After closing Monday at $17.18 per share, HLSS is currently trading at $0.68 per share, a drop of more than 96%.
The dramatic fall in the company’s stock price was expected though, as the company announced last week that it plans a complete liquidation and dissolution and will issue a distribution of approximately $1.2 billion, or $16.613 per share, which was to be paid on April 27, 2015.
Under the terms of New Residential’s acquisition of HLSS, New Residential acquired “substantially all of (HLSS’) assets” and assumed “substantially all of the liabilities of HLSS," in exchange for a purchase price of approximately $1.2 billion, or $17.08 per HLSS share on 71 million HLSS shares.
Under the terms of the deal, New Residential paid a total purchase price of approximately $1.4 billion for HLSS, with adjustment for cash and repayment of HLSS’ debt. The purchase amount was comprised of approximately $1 billion of cash and 28.2 million newly issued shares of New Residential, the companies said in a previous release.
Upon the consummation of the proposed merger, holders of ordinary shares of the HLSS at the time of the merger will receive an aggregate of approximately $50 million or $0.704059 per share, and all shares of HLSS will automatically be canceled, hence the precipitous drop in HLSS’ stock.
Even though the stock drop was expected, it still looks remarkable when viewed on a one-year record of HLSS’ stock, as shown in the image below; click to enlarge (image courtesy of Google Finance).
After hovering somewhere between approximately $23 and $12 for the last year, the company’s stock rose in the wake of the New Residential acquisition, before steeply falling when trading opened Tuesday morning.
Home Loan Servicing Solutions also announced late Friday that it received a letter earlier in the week from NASDAQ, which stated that the stock exchange is delisting Home Loan Servicing Solutions, effective at the opening of business April 29, 2015.

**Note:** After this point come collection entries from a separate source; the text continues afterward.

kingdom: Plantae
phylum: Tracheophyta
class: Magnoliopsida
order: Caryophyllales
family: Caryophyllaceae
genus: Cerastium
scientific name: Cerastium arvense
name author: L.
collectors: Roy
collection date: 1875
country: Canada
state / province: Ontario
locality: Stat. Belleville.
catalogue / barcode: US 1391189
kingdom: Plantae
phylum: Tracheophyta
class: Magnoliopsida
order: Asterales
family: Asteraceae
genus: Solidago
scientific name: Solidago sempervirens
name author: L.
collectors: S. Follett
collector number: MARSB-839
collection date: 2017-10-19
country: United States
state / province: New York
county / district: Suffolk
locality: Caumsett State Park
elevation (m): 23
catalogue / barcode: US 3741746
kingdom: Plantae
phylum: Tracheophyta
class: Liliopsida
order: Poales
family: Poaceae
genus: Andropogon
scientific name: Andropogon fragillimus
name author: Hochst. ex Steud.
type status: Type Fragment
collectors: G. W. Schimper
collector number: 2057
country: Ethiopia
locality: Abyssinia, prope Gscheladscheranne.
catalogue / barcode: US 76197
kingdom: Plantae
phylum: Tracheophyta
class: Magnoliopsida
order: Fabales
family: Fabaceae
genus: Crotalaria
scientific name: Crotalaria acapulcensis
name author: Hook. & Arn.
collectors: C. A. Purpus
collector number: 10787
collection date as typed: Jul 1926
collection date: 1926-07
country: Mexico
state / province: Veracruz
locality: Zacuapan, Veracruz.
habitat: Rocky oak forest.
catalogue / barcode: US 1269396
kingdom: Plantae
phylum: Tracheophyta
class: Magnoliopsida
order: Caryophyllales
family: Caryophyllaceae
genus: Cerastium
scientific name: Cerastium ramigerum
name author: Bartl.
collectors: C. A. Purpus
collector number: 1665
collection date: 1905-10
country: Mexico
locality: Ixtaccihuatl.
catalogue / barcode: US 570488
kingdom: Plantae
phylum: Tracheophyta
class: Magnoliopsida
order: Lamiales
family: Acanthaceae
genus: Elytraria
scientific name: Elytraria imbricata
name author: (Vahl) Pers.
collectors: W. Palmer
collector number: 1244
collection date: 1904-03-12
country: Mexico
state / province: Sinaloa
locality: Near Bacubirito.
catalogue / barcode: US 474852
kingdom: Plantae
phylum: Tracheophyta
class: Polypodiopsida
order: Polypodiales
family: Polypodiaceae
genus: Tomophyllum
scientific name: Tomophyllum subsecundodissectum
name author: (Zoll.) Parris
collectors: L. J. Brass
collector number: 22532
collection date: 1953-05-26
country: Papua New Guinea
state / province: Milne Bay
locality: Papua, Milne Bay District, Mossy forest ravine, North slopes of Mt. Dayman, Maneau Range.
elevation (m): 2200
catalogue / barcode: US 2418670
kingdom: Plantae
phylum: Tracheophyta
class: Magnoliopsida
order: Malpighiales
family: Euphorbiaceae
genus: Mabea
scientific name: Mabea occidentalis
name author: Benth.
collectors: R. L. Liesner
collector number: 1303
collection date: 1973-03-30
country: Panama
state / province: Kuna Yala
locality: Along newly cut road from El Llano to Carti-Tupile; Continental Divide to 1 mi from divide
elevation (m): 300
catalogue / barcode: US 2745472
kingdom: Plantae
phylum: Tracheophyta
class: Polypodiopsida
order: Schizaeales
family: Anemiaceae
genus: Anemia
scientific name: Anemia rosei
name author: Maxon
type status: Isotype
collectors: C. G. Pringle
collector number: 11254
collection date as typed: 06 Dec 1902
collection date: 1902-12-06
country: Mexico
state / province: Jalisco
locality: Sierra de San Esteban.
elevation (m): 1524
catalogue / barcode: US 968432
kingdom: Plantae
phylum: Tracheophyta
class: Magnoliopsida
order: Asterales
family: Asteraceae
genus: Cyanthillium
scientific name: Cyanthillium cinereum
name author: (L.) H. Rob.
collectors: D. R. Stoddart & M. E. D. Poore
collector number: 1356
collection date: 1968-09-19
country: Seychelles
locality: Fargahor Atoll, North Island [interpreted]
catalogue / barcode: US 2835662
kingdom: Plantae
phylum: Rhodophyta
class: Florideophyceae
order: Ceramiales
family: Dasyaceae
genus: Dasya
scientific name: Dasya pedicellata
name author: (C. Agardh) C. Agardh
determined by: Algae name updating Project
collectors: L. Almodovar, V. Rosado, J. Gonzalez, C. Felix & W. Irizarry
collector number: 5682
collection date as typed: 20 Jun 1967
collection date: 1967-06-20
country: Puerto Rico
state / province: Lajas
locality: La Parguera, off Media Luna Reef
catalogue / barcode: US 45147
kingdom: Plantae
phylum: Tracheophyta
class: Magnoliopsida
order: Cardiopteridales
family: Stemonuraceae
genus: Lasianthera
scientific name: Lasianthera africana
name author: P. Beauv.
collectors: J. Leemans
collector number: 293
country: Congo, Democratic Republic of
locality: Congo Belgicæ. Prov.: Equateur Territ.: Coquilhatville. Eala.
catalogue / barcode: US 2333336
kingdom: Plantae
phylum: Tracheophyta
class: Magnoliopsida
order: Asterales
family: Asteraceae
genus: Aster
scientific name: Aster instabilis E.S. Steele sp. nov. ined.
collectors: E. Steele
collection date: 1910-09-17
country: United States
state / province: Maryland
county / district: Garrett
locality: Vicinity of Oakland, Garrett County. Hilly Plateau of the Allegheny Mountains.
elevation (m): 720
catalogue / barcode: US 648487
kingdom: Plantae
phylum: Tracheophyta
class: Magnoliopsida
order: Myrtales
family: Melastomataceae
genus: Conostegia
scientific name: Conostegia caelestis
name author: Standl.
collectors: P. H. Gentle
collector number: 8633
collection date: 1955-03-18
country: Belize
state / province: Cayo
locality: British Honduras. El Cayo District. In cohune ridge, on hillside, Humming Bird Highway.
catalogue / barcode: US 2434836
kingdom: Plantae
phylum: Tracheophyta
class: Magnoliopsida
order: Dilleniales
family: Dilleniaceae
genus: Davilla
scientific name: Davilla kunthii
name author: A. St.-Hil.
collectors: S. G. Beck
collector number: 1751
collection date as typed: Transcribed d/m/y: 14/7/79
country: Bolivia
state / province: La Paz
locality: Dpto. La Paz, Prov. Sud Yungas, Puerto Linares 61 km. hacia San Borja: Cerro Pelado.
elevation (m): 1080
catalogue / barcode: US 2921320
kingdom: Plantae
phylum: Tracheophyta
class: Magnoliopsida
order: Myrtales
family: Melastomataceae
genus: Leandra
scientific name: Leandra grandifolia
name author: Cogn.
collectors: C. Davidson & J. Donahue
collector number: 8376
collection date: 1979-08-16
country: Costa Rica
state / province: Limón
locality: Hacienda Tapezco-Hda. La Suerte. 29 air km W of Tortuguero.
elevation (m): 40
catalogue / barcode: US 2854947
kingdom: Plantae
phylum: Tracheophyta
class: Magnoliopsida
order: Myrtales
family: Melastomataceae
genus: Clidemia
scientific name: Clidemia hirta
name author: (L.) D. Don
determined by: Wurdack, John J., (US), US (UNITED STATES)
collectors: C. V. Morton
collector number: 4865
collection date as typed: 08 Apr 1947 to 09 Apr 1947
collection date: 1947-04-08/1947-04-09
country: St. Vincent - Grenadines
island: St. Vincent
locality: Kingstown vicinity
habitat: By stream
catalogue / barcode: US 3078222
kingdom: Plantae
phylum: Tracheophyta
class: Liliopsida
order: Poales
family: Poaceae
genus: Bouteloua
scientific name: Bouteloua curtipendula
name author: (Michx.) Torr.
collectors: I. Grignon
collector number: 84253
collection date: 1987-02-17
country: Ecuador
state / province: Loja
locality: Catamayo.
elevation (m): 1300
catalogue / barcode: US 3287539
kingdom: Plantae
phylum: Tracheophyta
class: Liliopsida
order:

According to HLSS, NASDAQ stated that its listing qualifications staff now believes that HLSS is a “public shell” as a result of New Residential’s acquisition of the company’s assets.
“Despite our efforts to pursue the merger as initially planned, certain circumstances prompted HLSS to pursue an asset purchase agreement with New Residential,” John Van Vlack, chief executive officer of HLSS said when the New Residential acquisition was announced.
“We believe this alternative transaction structure made the most sense for us as it allowed HLSS to file its financial results without a going concern qualification and provide the greatest certainty on funding new servicing advances,” Van Vlack added. “This transaction will also enable our shareholders to maximize value for their shares.”